#### Your task
Can you rewrite the energy interview below from "Vali: Back in" to "to be de-rated.", with "shale" replaced by "tight-oil" each time it occurs?

#### Page text
Robert Lyon, senior vice-president and portfolio manager at AGF Investments Inc., also a growth-at-a-reasonable-price manager. His responsibilities include AGF Canadian Resources Class, AGF Precious Metals, AGF Global Resources Class and AGF Global Resources.
Q:What about the Canadian oil sands?
Vali: Back in 2004, 2005 and 2006, there was a lot of hope about the Canadian oil-sands production profile. In 2007 and 2008, we realized that the capital cost associated with developing the resource had screamed higher and made it uneconomic to develop in many cases. The equity market started to reduce its assessment of the future value on some of that resource. At the same time, the U.S. shale resource was coming into focus. It was growing and could be developed economically. Companies that had U.S. shale resources started to be re-rated by the market and companies with Canadian oil-sands holdings started to be de-rated.
MacDonald: The Canadian oil sands have been the fantasy of free cash flow that has never transpired.
Lyon: Five years ago, if an investor wanted to own growing oil production in a low-risk political jurisdiction, the Canadian oil sands were the only game in town. With the U.S. oil plays, there is strong competition for those investment dollars. This has taken some of the shine off the oil sands.
Q:Can we briefly talk about the large number of energy assets for sale in Western Canada?
MacDonald: In 2013, some $2.6 billion in asset sales cleared. But there's much more for sale. It's a buyers' market, if you want to assemble a concentrated asset base in some of the unconventional basins in Canada.
Vali: Another facet of Canadian versus U.S. energy producers is that many of the Canadian companies are smaller and have not had the same access to capital as their U.S. counterparts. The U.S. companies have had an investor base that is more than willing to fund these companies' growth. Part of the reasons for asset sales by Canadian companies is to help them fund some of their other projects and reduce their leverage.
Lyon: That access to capital cannot be overemphasized. This is a highly capital-intensive business. Driving these asset sales, in part, are companies trying to concentrate on one or two of their key resources, because it's that resource concentration that the equity market is favouring.

#### Dataset content
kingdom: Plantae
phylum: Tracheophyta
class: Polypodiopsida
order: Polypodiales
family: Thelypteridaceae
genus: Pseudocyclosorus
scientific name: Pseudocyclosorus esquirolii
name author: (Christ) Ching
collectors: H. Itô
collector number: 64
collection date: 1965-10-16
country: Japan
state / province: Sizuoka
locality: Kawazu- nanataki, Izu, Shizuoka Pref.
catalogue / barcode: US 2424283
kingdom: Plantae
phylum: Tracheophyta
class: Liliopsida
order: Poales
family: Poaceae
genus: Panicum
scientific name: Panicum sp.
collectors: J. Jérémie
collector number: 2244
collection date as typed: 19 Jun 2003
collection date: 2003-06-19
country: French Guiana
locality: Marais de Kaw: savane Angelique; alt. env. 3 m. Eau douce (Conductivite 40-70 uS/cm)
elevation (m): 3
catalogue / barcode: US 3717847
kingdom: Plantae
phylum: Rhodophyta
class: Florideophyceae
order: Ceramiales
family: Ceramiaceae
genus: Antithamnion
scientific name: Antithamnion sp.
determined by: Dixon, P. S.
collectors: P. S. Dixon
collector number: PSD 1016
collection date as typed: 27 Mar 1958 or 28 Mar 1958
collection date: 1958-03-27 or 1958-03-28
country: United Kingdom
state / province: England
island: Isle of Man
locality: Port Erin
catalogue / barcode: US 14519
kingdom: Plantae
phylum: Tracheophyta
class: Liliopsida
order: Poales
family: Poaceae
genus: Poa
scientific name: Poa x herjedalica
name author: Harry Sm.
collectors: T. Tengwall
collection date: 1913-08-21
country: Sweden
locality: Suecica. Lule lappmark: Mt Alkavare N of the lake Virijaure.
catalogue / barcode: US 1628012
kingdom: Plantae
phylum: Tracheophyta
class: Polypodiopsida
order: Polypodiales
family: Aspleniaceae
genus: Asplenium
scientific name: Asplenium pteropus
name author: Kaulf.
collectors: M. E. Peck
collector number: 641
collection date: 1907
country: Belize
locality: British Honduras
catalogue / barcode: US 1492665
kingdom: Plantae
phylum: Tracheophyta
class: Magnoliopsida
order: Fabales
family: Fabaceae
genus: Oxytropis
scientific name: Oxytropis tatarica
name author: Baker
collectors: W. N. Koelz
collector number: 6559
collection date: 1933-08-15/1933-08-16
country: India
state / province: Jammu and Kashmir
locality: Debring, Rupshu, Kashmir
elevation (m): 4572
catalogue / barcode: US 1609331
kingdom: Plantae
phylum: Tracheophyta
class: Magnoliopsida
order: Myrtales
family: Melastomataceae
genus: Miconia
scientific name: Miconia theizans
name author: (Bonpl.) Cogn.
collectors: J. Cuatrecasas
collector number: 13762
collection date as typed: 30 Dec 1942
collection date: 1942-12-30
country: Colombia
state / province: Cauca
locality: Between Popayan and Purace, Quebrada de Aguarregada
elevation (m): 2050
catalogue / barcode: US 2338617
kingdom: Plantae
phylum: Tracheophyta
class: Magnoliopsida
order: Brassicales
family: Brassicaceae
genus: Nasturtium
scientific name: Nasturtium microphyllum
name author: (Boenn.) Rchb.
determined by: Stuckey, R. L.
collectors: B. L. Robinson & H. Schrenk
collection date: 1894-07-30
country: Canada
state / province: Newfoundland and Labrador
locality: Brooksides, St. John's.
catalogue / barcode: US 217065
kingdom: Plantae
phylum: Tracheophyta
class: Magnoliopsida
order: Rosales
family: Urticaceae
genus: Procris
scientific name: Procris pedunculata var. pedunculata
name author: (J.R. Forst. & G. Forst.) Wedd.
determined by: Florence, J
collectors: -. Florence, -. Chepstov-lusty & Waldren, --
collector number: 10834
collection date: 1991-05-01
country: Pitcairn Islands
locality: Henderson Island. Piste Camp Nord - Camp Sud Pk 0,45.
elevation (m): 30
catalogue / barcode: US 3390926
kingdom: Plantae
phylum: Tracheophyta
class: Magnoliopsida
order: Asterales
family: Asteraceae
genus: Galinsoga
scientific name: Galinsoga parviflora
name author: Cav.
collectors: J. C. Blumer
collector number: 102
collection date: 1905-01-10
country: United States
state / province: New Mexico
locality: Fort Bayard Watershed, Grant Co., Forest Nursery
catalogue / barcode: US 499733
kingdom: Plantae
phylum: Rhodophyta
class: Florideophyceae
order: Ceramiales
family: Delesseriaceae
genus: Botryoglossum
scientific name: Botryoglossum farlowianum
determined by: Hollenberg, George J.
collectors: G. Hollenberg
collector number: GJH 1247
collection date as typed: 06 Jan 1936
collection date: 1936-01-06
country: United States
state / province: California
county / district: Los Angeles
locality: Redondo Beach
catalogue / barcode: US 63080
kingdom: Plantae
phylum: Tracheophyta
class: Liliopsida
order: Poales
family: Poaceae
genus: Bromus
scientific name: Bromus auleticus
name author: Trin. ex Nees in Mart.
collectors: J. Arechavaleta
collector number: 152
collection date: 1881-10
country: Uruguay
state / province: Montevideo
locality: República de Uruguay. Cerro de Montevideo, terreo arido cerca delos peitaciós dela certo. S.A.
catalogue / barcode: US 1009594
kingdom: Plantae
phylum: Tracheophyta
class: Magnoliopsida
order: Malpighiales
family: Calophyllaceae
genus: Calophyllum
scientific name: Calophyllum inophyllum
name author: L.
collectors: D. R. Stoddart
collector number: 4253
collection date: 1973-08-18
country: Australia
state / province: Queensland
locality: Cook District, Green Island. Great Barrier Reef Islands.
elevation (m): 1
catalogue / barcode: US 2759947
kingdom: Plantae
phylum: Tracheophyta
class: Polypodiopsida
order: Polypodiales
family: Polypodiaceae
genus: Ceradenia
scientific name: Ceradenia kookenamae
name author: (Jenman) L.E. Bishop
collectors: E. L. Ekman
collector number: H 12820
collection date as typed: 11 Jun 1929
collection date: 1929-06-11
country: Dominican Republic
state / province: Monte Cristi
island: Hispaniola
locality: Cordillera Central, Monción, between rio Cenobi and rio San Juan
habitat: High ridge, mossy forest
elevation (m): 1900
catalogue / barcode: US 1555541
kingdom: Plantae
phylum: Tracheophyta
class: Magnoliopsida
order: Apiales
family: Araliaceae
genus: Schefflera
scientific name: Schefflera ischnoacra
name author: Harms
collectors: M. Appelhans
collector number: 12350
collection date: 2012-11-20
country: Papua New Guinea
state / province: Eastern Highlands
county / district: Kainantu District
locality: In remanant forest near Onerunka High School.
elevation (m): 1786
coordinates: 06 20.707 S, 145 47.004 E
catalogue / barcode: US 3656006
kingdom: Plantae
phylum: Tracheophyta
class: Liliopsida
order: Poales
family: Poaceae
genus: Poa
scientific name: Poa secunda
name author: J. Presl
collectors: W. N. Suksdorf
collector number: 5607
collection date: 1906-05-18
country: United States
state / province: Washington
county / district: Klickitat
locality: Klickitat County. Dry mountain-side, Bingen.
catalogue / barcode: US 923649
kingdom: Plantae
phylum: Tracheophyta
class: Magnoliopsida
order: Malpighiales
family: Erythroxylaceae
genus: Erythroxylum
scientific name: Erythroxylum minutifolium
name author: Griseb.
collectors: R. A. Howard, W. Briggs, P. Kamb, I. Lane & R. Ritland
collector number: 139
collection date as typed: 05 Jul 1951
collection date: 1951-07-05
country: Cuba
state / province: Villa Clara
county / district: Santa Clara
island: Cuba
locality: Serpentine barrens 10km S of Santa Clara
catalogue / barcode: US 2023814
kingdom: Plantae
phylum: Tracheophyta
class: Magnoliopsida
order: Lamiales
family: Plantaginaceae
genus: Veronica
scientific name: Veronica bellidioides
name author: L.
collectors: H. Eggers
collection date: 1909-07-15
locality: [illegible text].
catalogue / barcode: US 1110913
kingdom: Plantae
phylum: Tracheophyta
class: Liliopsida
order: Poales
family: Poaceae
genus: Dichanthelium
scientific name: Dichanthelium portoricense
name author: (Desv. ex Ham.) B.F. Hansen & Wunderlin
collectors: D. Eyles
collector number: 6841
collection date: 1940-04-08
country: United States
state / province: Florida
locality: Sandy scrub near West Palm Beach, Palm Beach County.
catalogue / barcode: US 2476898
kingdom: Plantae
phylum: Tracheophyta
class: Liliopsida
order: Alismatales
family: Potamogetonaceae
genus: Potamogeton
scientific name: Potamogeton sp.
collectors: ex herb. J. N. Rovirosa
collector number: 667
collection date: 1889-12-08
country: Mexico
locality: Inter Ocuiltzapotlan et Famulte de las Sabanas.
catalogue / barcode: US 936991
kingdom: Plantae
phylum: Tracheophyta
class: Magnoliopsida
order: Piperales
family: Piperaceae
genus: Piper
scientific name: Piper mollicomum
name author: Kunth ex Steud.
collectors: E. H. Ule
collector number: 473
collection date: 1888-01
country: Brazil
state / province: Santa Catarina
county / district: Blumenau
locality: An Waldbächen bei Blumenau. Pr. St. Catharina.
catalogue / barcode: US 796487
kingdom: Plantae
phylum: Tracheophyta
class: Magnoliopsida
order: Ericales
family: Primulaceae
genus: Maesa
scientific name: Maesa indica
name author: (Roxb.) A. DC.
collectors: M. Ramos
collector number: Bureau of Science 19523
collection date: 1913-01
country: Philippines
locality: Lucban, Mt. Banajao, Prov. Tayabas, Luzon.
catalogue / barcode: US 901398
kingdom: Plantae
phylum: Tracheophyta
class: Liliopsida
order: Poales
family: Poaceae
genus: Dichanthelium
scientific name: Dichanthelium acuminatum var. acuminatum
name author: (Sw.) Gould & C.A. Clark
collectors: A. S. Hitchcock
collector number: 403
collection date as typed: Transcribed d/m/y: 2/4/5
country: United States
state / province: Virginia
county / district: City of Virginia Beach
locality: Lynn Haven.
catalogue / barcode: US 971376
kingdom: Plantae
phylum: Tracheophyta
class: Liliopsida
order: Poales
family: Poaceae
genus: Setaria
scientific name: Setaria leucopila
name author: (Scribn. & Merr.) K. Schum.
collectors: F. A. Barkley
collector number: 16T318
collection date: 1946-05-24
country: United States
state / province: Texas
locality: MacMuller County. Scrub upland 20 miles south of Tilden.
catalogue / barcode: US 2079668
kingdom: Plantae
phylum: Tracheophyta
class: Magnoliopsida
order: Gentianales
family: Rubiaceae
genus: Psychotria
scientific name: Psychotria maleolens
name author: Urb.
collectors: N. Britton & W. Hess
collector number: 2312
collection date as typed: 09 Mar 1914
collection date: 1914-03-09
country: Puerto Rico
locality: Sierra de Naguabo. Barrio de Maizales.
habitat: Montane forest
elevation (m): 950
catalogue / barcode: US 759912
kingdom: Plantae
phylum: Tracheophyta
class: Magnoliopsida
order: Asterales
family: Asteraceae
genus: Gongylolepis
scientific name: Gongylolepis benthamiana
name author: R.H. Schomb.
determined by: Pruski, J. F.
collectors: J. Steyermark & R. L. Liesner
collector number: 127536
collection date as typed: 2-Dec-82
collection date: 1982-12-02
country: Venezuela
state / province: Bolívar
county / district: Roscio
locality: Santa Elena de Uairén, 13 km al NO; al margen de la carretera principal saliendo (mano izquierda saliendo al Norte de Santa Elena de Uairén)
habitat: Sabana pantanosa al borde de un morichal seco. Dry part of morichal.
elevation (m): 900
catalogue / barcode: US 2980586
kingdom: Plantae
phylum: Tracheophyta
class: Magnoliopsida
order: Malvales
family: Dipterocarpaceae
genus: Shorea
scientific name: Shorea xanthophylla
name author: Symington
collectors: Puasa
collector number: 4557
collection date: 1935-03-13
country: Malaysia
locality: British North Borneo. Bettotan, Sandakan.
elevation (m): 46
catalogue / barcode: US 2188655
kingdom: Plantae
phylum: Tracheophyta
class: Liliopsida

#### Written solution
Vali: Back in 2004, 2005 and 2006, there was a lot of hope about the Canadian oil-sands production profile. In 2007 and 2008, we realized that the capital cost associated with developing the resource had screamed higher and made it uneconomic to develop in many cases. The equity market started to reduce its assessment of the future value on some of that resource. At the same time, the U.S. tight-oil resource was coming into focus. It was growing and could be developed economically. Companies that had U.S. tight-oil resources started to be re-rated by the market and companies with Canadian oil-sands holdings started to be de-rated.